_TASK ITEM:_ From the first line to the last, retype the records exactly without their images.

_RECORD SET:_
────────────────

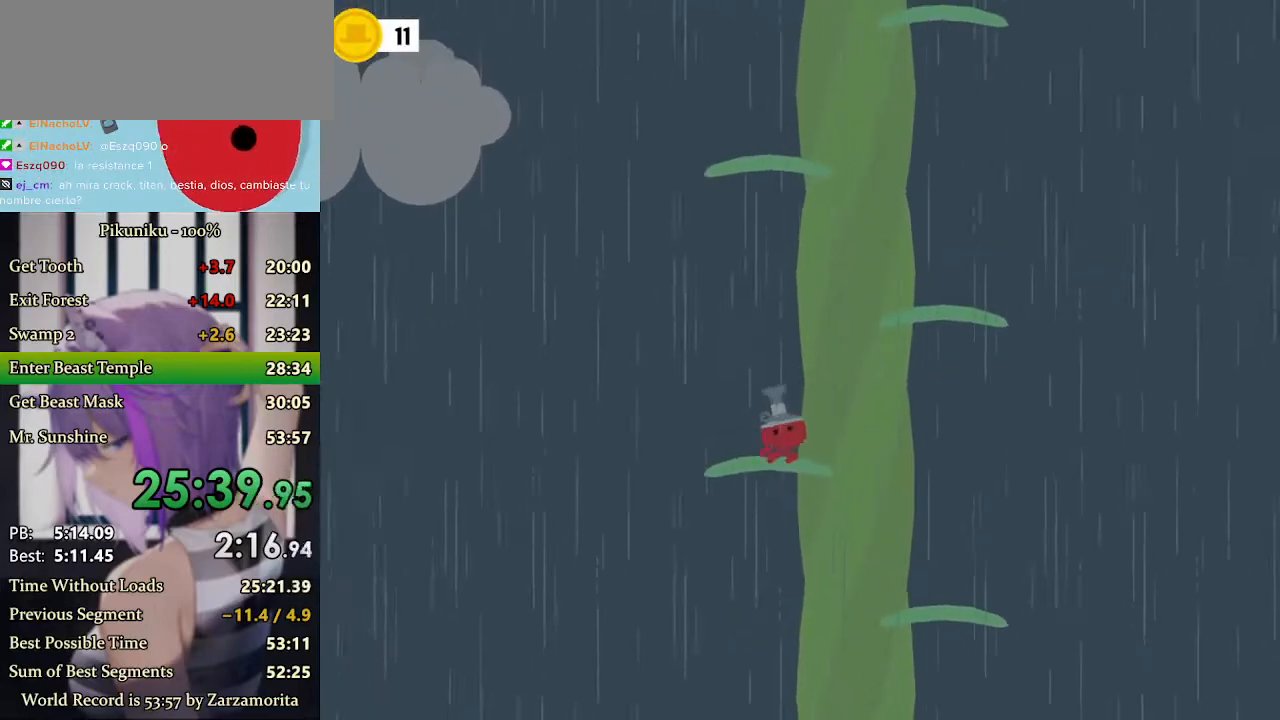
{"keys": [], "events": [[167, "up", "down"], [233, "up", "up"], [233, "x", "down"], [333, "x", "up"], [500, "right", "up"]]}
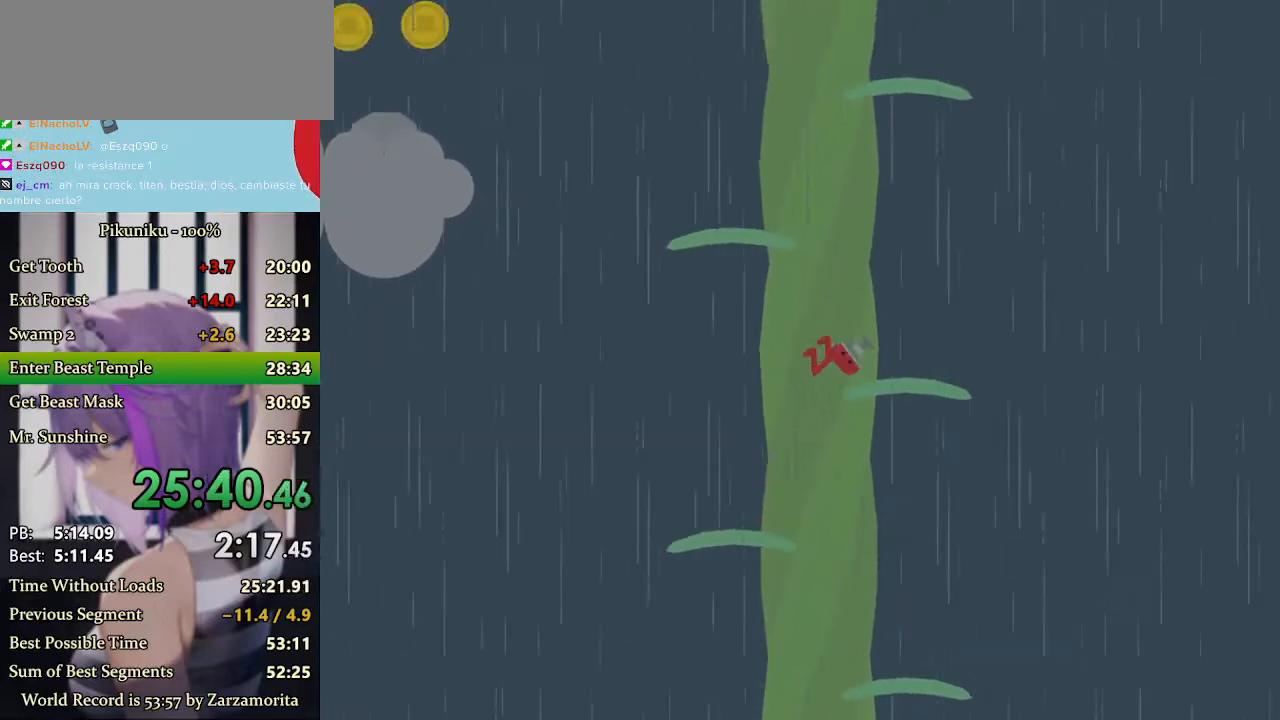
{"keys": ["left"], "events": [[433, "left", "down"]]}
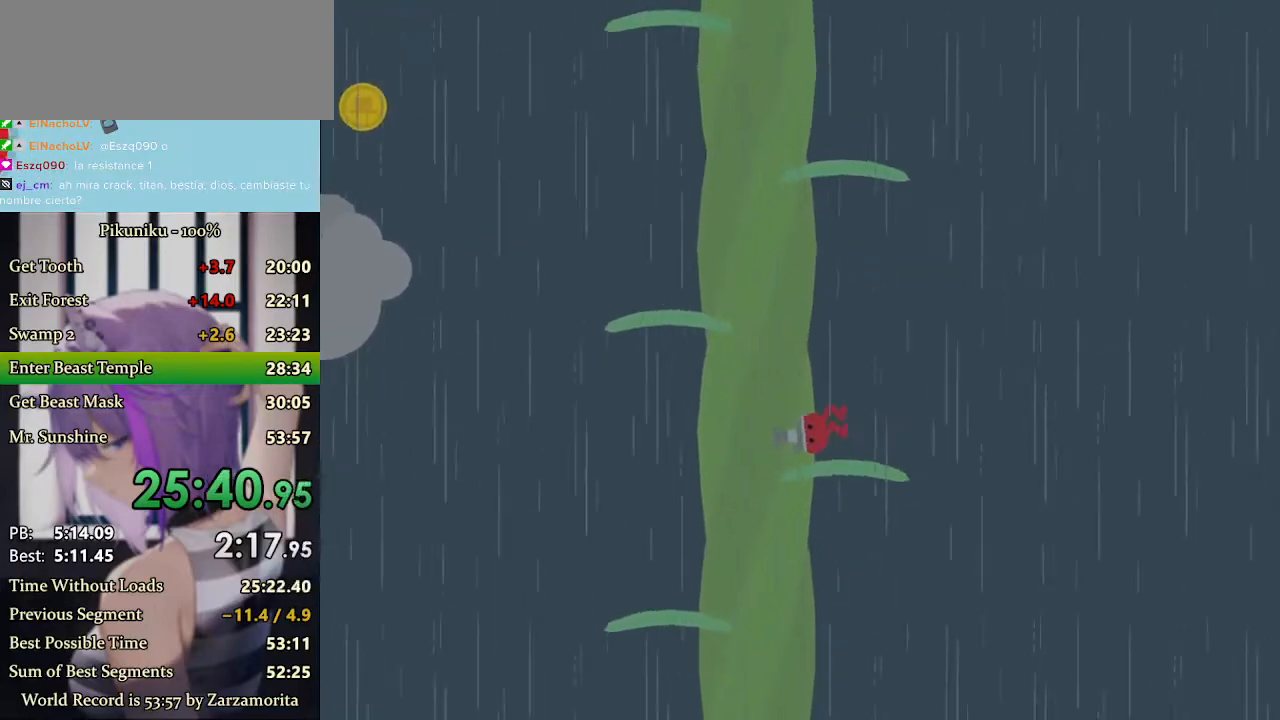
{"keys": ["right"], "events": [[133, "up", "down"], [167, "x", "down"], [233, "up", "up"], [267, "x", "up"], [433, "left", "up"], [500, "right", "down"]]}
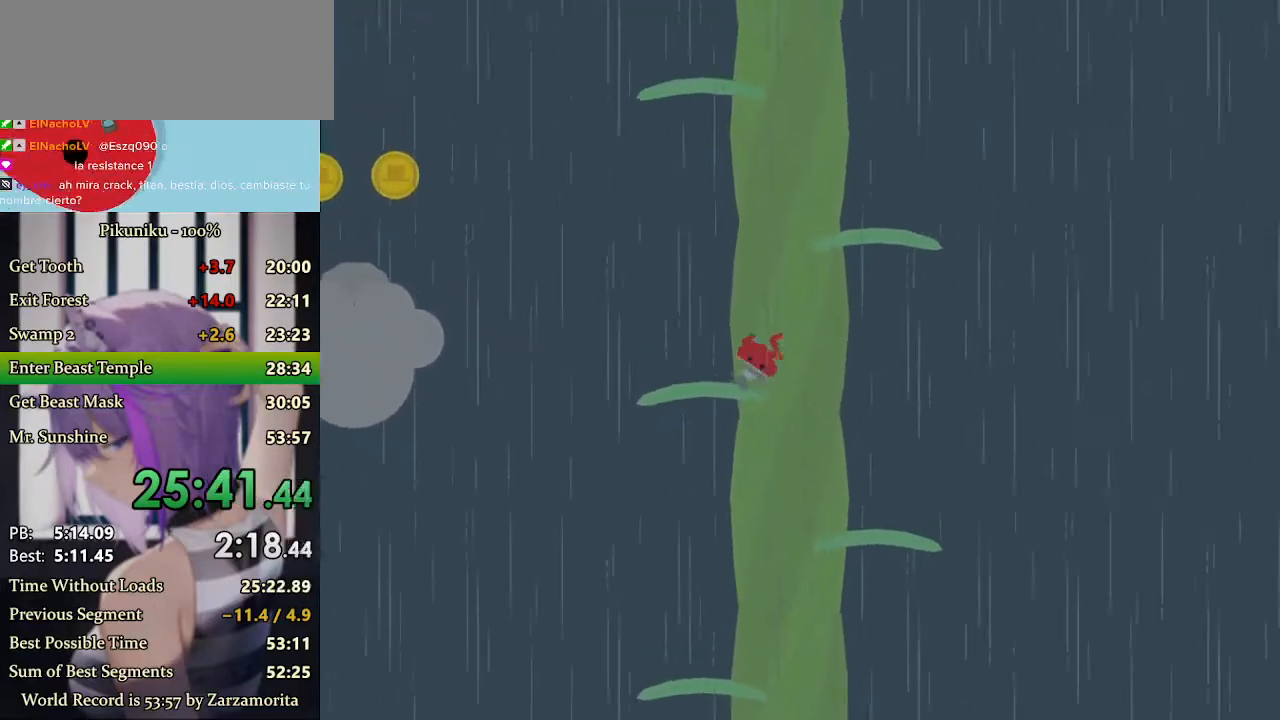
{"keys": [], "events": [[33, "up", "down"], [133, "return", "down"], [133, "up", "up"], [267, "return", "up"], [467, "right", "up"]]}
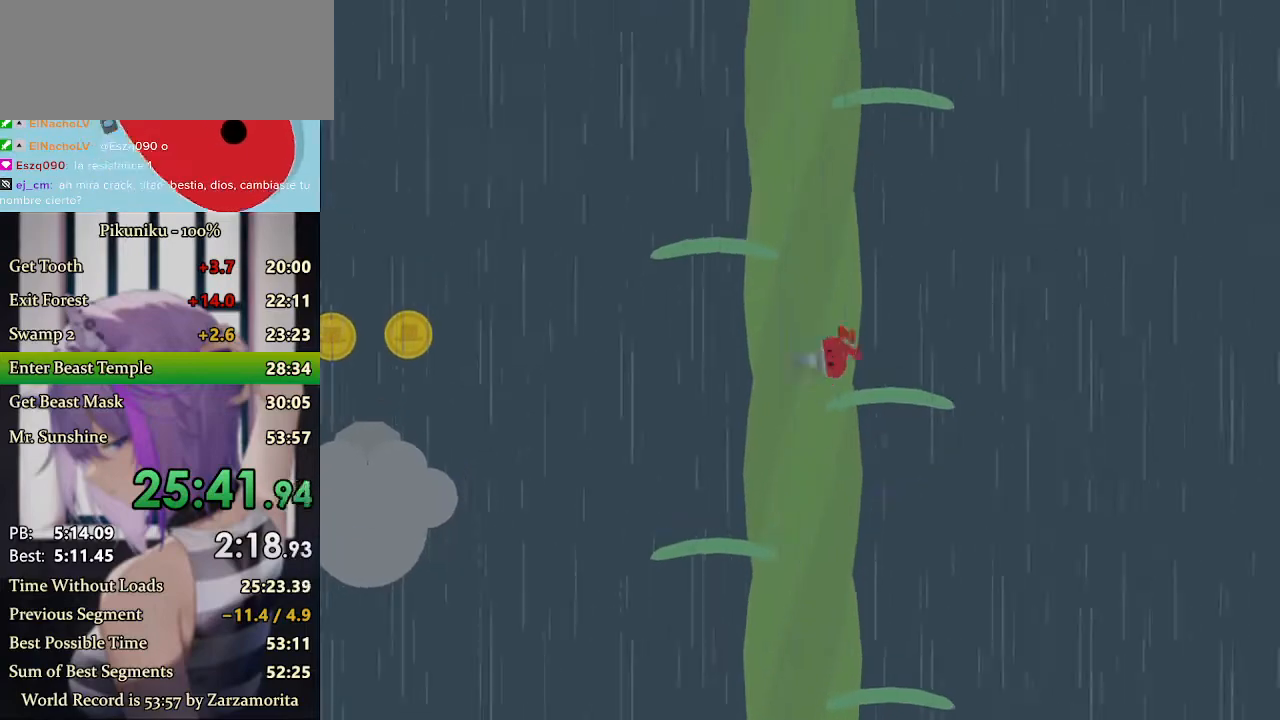
{"keys": ["left", "up", "x"], "events": [[167, "left", "down"], [433, "up", "down"], [467, "x", "down"]]}
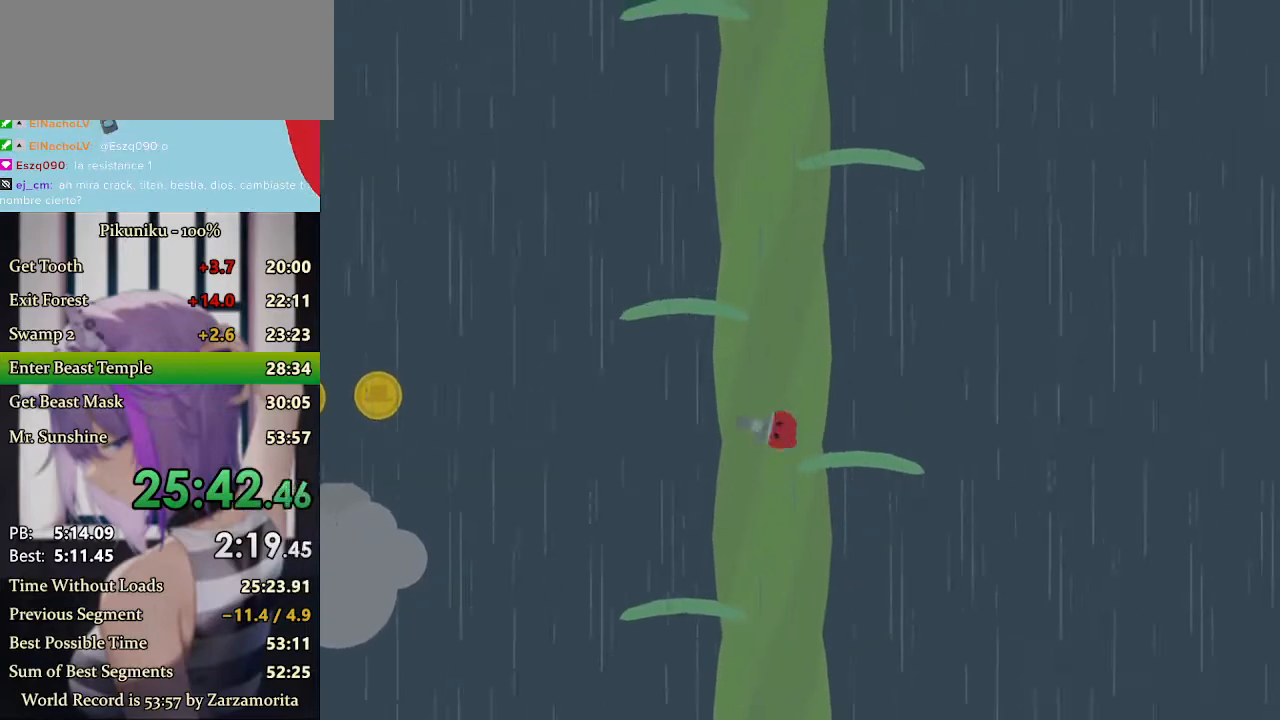
{"keys": [], "events": [[33, "up", "up"], [67, "x", "up"], [100, "left", "up"]]}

────────────────

_EXERCISE RESPONSE:_
{"keys": [], "events": [[167, "up", "down"], [233, "up", "up"], [233, "x", "down"], [333, "x", "up"], [500, "right", "up"]]}
{"keys": ["left"], "events": [[433, "left", "down"]]}
{"keys": ["right"], "events": [[133, "up", "down"], [167, "x", "down"], [233, "up", "up"], [267, "x", "up"], [433, "left", "up"], [500, "right", "down"]]}
{"keys": [], "events": [[33, "up", "down"], [133, "return", "down"], [133, "up", "up"], [267, "return", "up"], [467, "right", "up"]]}
{"keys": ["left", "up", "x"], "events": [[167, "left", "down"], [433, "up", "down"], [467, "x", "down"]]}
{"keys": [], "events": [[33, "up", "up"], [67, "x", "up"], [100, "left", "up"]]}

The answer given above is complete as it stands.